Cluster Membership Management #

In Dynamo, there is no “primary node” or other centralized coordination service. Therefore, the cluster must solve a fundamental problem itself: how does a node know about the existence and status of all other nodes, and which data is responsible for which nodes? The gossip protocol is the technical means Dynamo uses to solve this problem. It achieves decentralized cluster management by randomly propagating membership status information between nodes, effectively solving key problems such as node addition and removal, failure detection, and status synchronization. This mechanism enables Dynamo to maintain a consistent view of cluster members without a central coordination node, while possessing high availability and elastic scalability.

The gossip protocol is a probabilistic propagation-based distributed communication mechanism. Its core idea simulates the spread of epidemics in a population. Its main working principle is:

First, Dynamo solves the problem of new nodes joining the cluster through seed nodes. Seed nodes are pre-configured fixed nodes. All newly joined nodes first connect to seed nodes to obtain current cluster membership information. The existence of seed nodes ensures that new nodes can smoothly join the cluster, avoiding logical isolation problems. Even if some seed nodes fail, as long as at least one seed node is alive, new nodes can still join the cluster. This greatly improves the system’s fault tolerance.

Secondly, Dynamo uses vector clocks to record version information of membership status. Each node maintains a vector clock, where each element corresponds to a node’s counter, representing the number of times that node’s status has changed. When nodes exchange membership information, they also exchange their respective vector clocks. Through vector clock comparison, nodes can determine which membership information is the latest version and update the local status accordingly. This effectively resolves version conflicts in membership information synchronization.

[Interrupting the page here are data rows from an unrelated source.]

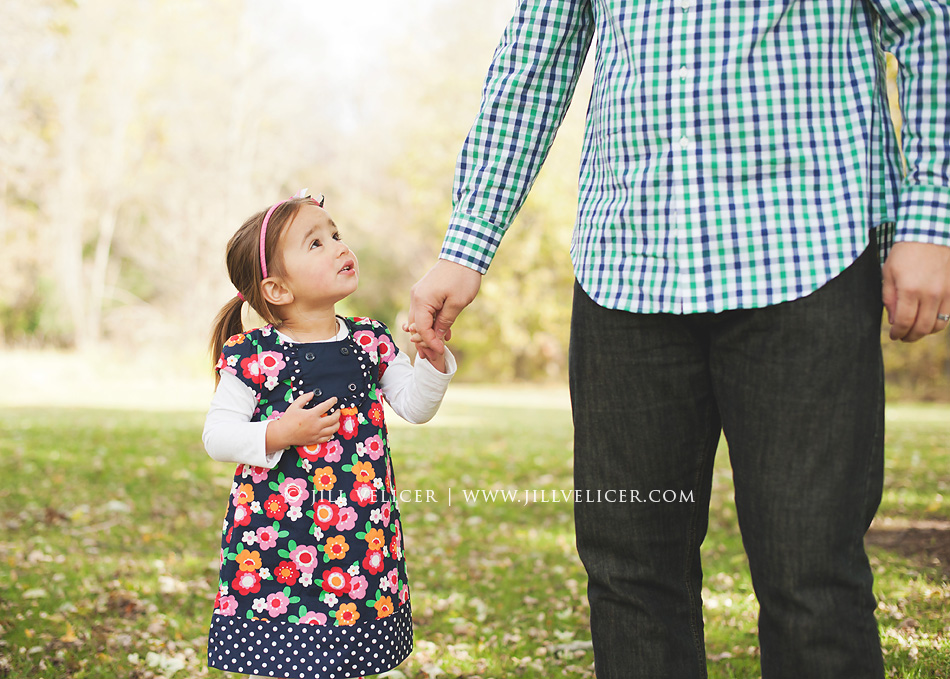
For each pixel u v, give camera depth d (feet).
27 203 90.74
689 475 5.54
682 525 5.60
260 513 6.78
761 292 4.77
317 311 7.27
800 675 4.83
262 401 6.97
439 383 6.90
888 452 25.55
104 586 12.64
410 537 16.70
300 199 7.45
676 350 5.24
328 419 6.76
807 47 4.75
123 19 84.28
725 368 5.05
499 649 10.14
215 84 86.69
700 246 4.88
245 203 86.69
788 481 4.79
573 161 77.66
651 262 5.07
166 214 88.12
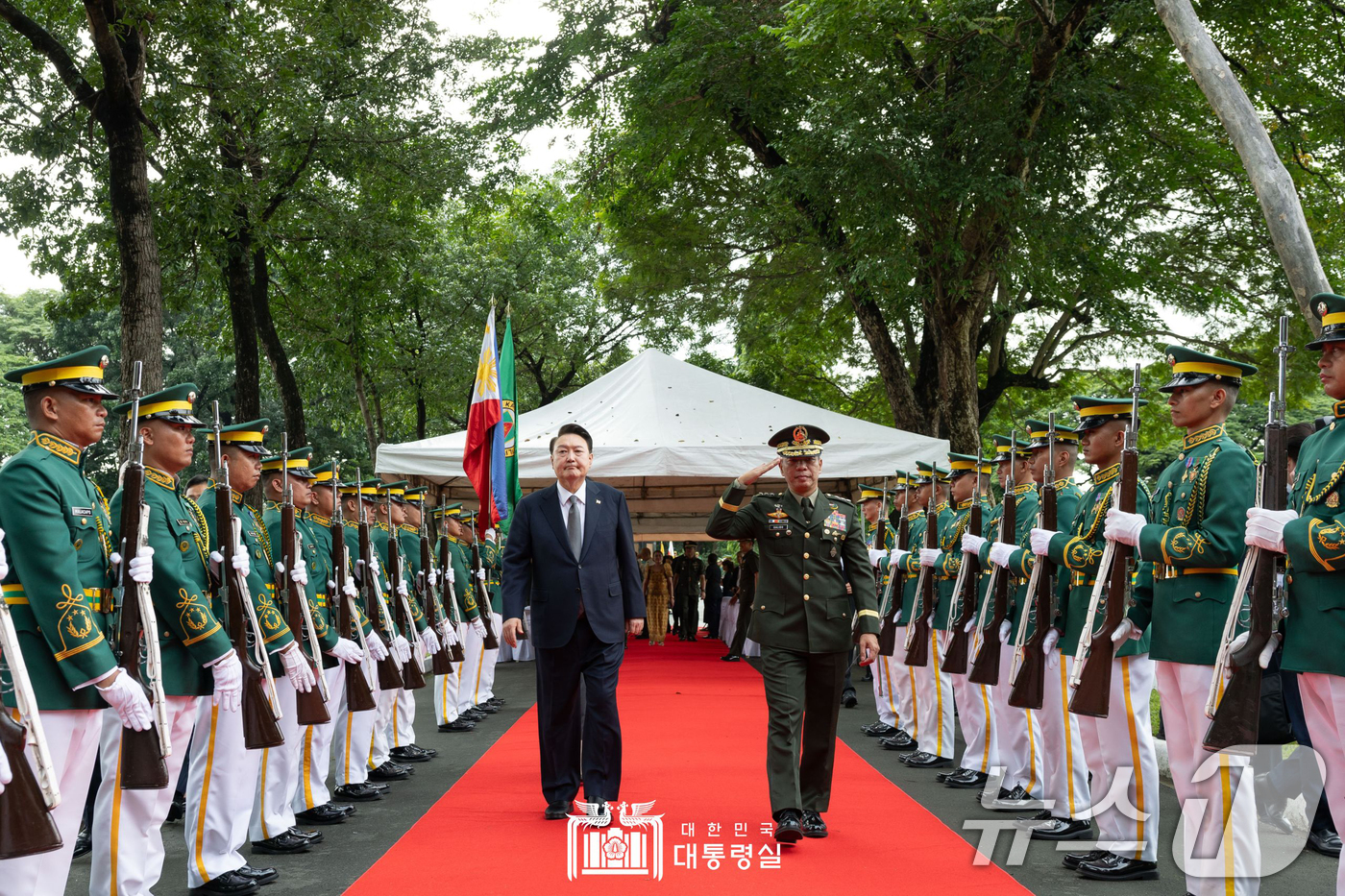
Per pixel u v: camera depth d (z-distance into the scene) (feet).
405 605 24.48
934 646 24.89
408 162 58.85
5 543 11.78
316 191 59.52
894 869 15.96
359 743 21.62
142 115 44.11
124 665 12.38
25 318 136.26
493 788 22.40
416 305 66.80
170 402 14.53
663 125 56.90
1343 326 11.78
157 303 43.21
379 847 17.71
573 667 19.54
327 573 19.85
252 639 15.26
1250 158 23.68
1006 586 18.85
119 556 12.64
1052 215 45.98
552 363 101.55
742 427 44.47
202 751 15.48
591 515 19.81
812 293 66.85
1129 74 48.93
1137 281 53.26
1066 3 45.62
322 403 99.71
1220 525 13.52
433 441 44.78
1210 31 48.83
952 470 25.31
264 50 53.16
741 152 64.90
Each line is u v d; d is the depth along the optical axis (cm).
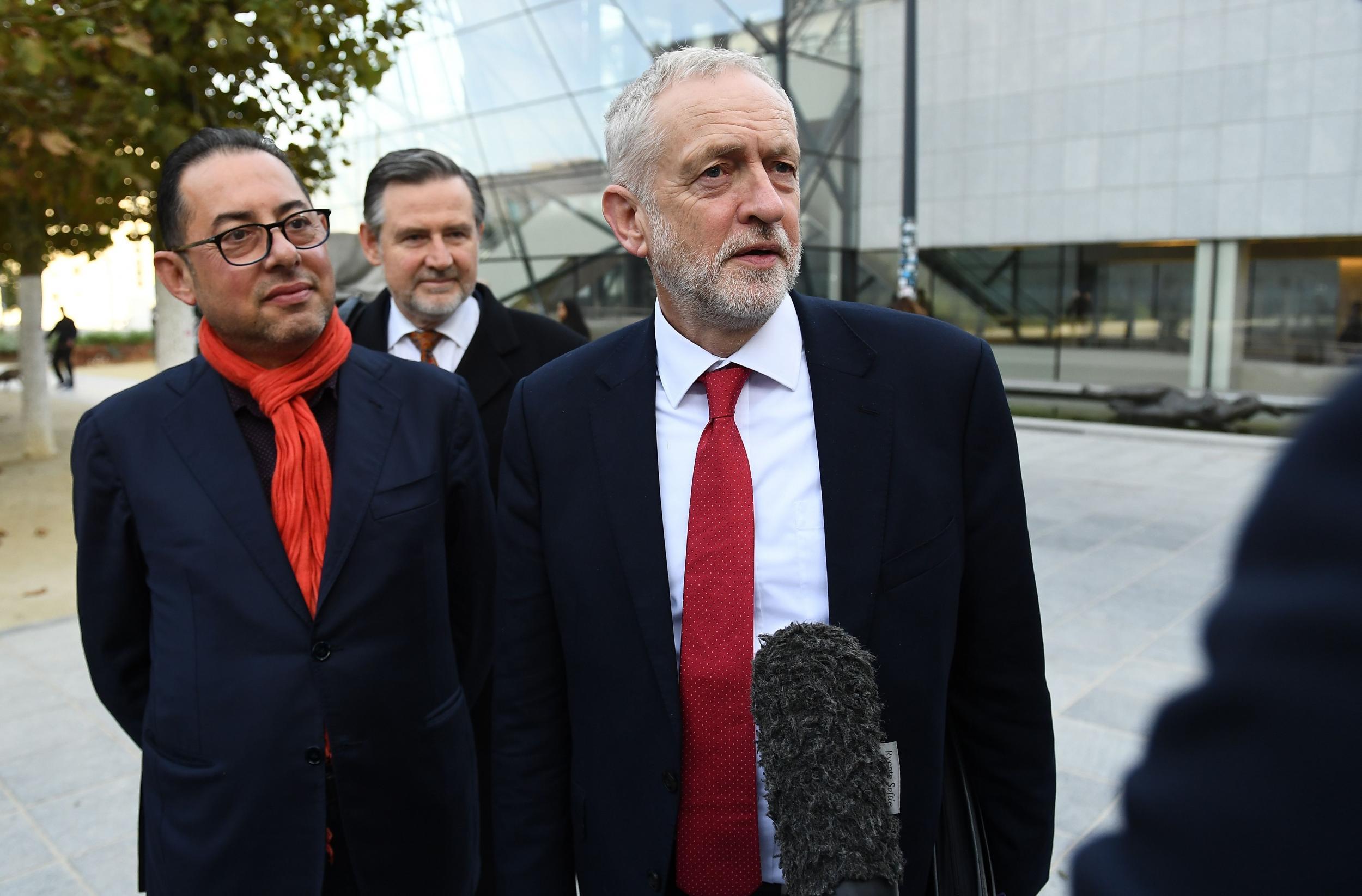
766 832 137
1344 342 1548
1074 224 1719
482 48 1814
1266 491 46
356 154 1986
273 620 161
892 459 136
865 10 1858
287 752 158
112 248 1061
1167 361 1723
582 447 150
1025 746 141
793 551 138
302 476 168
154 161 557
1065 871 54
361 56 616
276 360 178
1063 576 560
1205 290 1622
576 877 163
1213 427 1261
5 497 845
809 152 1792
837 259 1905
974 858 140
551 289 1853
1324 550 41
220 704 158
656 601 138
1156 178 1634
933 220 1858
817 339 145
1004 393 142
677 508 144
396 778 168
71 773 354
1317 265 1570
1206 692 45
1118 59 1645
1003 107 1761
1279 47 1497
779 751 107
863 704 110
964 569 140
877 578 132
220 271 167
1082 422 1329
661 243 138
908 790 131
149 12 526
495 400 257
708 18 1642
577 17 1692
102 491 169
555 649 158
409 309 259
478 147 1869
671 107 134
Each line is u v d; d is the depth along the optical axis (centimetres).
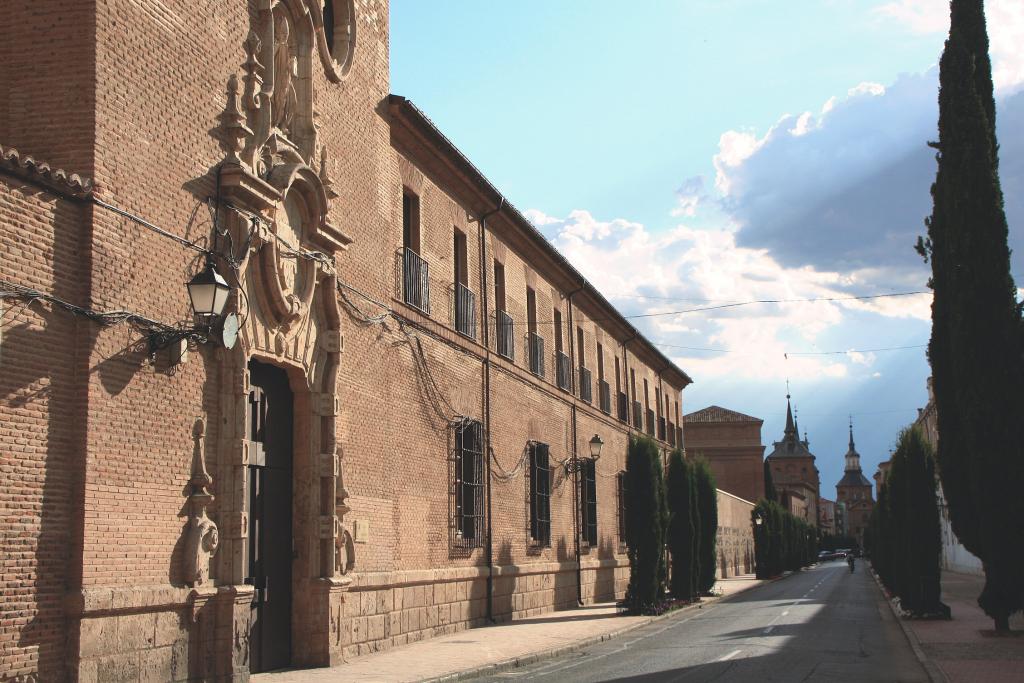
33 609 1014
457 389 2319
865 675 1438
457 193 2408
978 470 2069
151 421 1194
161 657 1180
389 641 1836
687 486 3409
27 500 1017
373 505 1812
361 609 1719
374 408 1847
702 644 1938
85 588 1064
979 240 2105
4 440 995
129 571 1137
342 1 1830
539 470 2927
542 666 1638
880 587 4562
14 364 1013
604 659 1719
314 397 1617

As shown below, cluster nodes discover and track other nodes through the gossip protocol. As this process continues, eventually all nodes in the cluster can perceive the operating status of all other nodes.

Nodes perceive other nodes in the cluster through gossip.

The gossip protocol brings significant advantages to Dynamo, while also having some limitations. For large-scale distributed systems like Dynamo, the decentralized nature of the gossip protocol makes it an ideal choice for managing cluster members.

Its main advantages are:

High availability and fault tolerance: The decentralized architecture of the gossip protocol avoids single-point-of-failure problems. Even if some nodes fail, the cluster can still operate normally. Nodes randomly select communication partners, allowing information in the network to propagate through multiple paths, enhancing the system’s fault tolerance.
Low communication overhead: Compared with traditional flooding mechanisms, the gossip protocol greatly reduces redundant messages in the network by randomly selecting communication partners. Dynamo’s gossip protocol only requires one random node communication per second, balancing real-time performance and network overhead, making it suitable for large-scale cluster environments.
Elastic scalability: The propagation speed of the gossip protocol has a logarithmic relationship with network scale. It can remain efficient even in clusters with thousands of nodes. Dynamo achieves cluster expansion without central nodes through the gossip protocol. Nodes can join or leave the cluster at any time without affecting overall service.
Fast convergence: The exponential propagation characteristic of the gossip protocol allows information to quickly diffuse throughout the entire cluster. In Dynamo, even if nodes change frequently, the cluster can reach a consistent view of membership status in a relatively short time, ensuring stable system operation.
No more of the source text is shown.